Woolsey clears his throat self importantly and John quickly glares at him for it before turning back to the kissing couple.

Pulling back from his wife just enough to talk, Xander smiles and says, "You found me. I was afraid that I was so far away you couldn't this time. And that officious little toad over there took my amulet."

John smirked at the glare sent Woolsey's way for that transgression, but quickly hides it when the man looks to him for protection.

Both Lanteans gasp, however, when the woman holds up her hand and the amulet appears, lying across her palm in a green glow.

Laughing again, the woman puts the amulet around her husband's neck once more and he sighs in contentment before turning back to the other men in the room.

"Okay, John was it? It was really nice meeting you and I hope there's one just like you on MY Earth, but my ride is here and I'm ready to go home. Don't get your hopes up about finding me on your Earth, I might never have been born. I'm going looking for you, first chance I get though."

Turning to Woolsey, "Dick, not so nice meeting you and I WILL be taking everything with me that I came with and no, I'm not asking permission." He turns back to his wife, "Oh yeah, Ibuin, this is my alternate reality brother, John Sheppard. John, this is my wife, Ibuin. She's a minor goddess, from Africa. It pays not to tick her off," that is said with a smirk.

Cocking his head to one side, "Good to know," he smiles, a little wistfully, at losing the opportunity to get to know this man, his little brother, better. "It's nice to meet you, Ibuin." Wait, did he really say, Goddess?

Ibuin laughs, "A brother, eh? I'll have to help you find him on our world, my love. He looks and feels like someone worth getting to know." She smiles approvingly at the Colonel.
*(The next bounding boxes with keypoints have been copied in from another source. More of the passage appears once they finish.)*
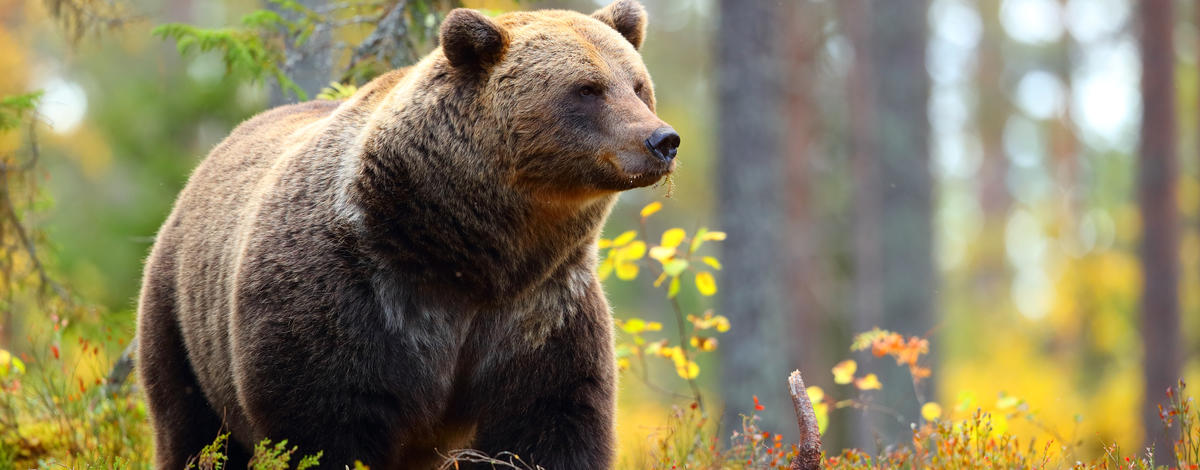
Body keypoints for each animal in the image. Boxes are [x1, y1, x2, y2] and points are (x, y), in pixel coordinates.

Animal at [134, 1, 679, 469]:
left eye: (637, 85)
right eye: (587, 88)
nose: (662, 139)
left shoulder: (540, 311)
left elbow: (550, 423)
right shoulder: (354, 296)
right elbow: (323, 422)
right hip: (181, 321)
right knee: (191, 430)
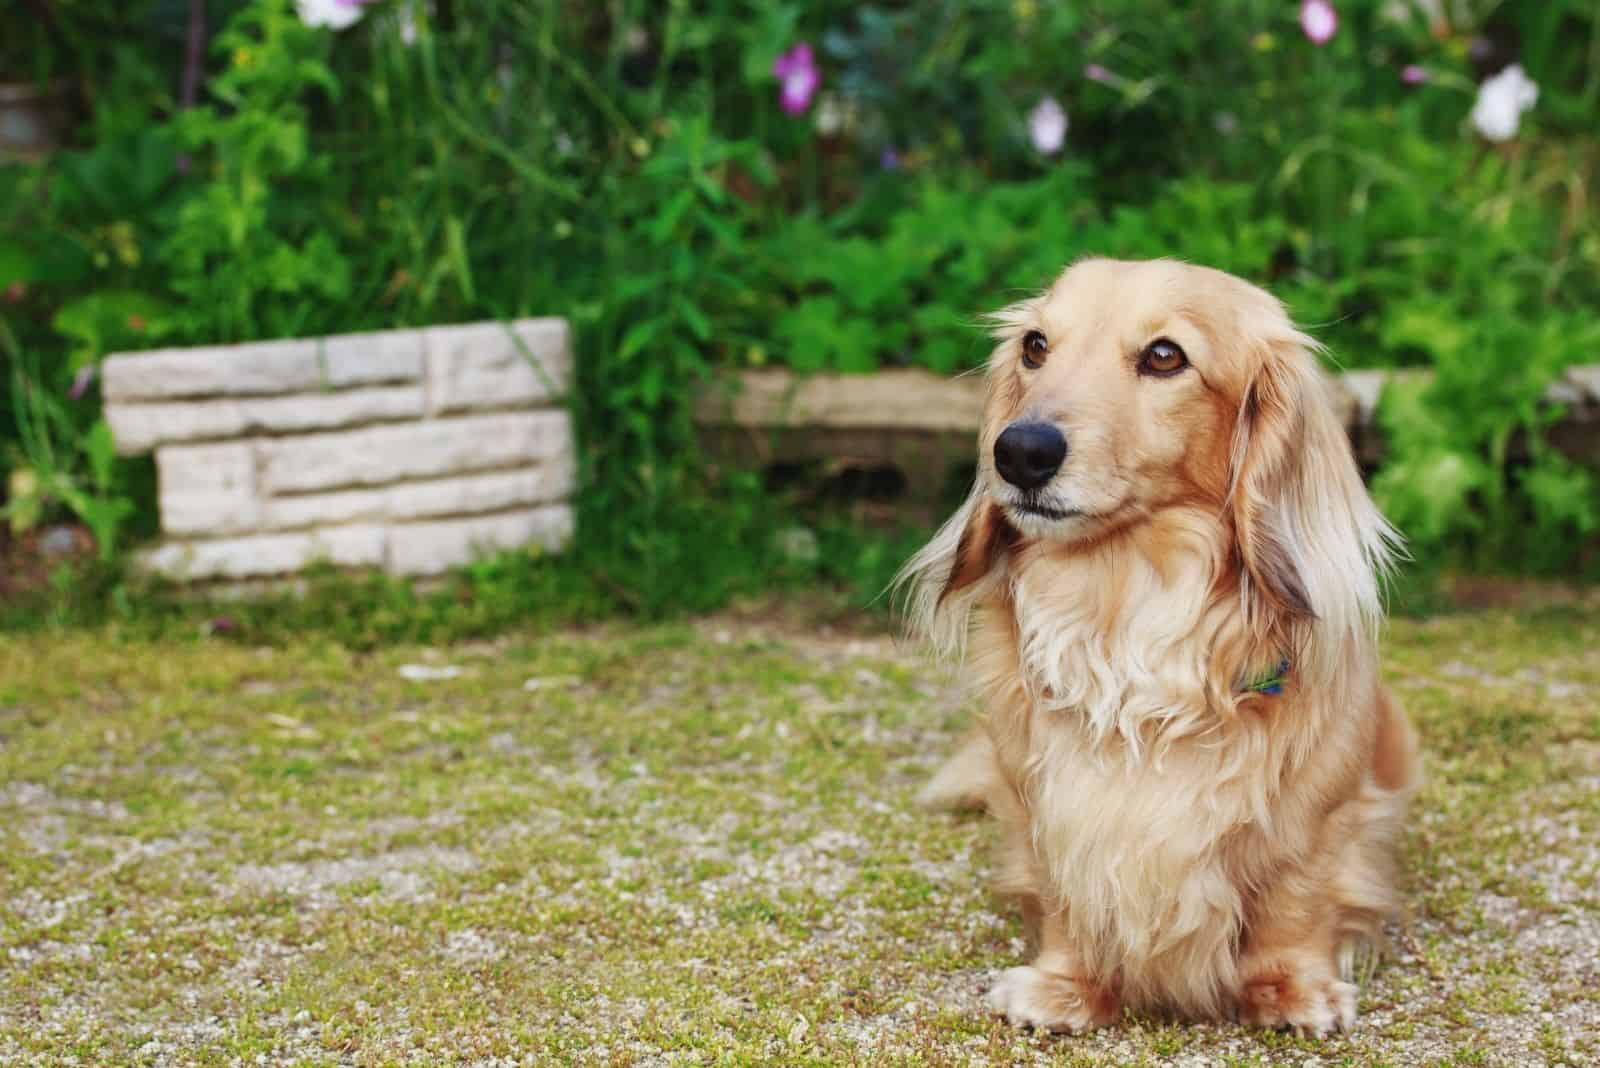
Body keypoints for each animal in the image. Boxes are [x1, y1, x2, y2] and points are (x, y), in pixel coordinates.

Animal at [908, 255, 1420, 1036]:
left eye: (1164, 356)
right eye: (1035, 346)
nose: (1019, 451)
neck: (1122, 604)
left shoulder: (1323, 813)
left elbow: (1295, 900)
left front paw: (1293, 987)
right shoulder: (1048, 807)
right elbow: (1063, 894)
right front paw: (1067, 986)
John isn't sure what to make of that last statement OR the look directed his way.

"Honey, if you don't mind, I had my favorite machete, my yellow shirt and tan pants, my lucky socks and the demon stomping boots. Oh yeah," he turns and glares one last time at Richard. "A silver-ish orb with funny writing on it in blue, though that shouldn't be touched with the hands. It's what brought me here in the first place and HE took it away from me."

The woman summons a bag from out of nowhere and suddenly there's a round shape in it, then more things make the thing bulge a bit. She turns to look at the fastidious little man, "Mr. Woolsey, I'd suggest you not steal from or try to keep inadvertent travelers against their will in the future, it might be frowned upon by those that love them. Be thankful that you helped tend my husband's wounds when he arrived or I would be VERY displeased." Ibuin said with a sniff and suddenly there was a hairless cat standing there, shivering and frightened.

With a loud growl/wail, it ran from the room, into the bathroom, the only door that would open for it.

John is shocked, to say the least and then he gets upset. "How did you-? Turn him back! I may not like him very much, but he IS the leader of this expedition and we were just starting to break him out of the worst of his ass moments. We can't have him be a cat. I can't report he's been turned INTO a cat or they'll relieve me of command and put me in a straight jacket." He looks horrified, "The next person they send to replace him could be ten times worse and untrainable!" He looks truly horrified at this prospect.

Xander snickers, "Don't panic, it's not permanent. Ibuin doesn't do permanent curses, she just teaches lessons. By sundown he'll be back to normal and hopefully, with a bit of an attitude adjustment. It really was nice meeting you, bro. Maybe next time I'll have a chance to get to know you better. Oh and my name is Xander, Alexander Harris. In MY world, I'm over in Africa right now, training a bunch of unruly young hooligans to fight to good fight. Try not to give my name to the idiots in charge, would you? I'd hate for an alternate me to have to deal with him. I might not be so forgiving in this universe."

John smiled, dazedly, "Okay."

The unusual couple disappears the same way the woman appeared in the first place and Sheppard wanders over to a wall, leans up against it and slides down. No one would believe this report. He starts thinking of ways to creatively write the report that won't get him a section eight and absently pets the cat that crawls pitifully into his lap.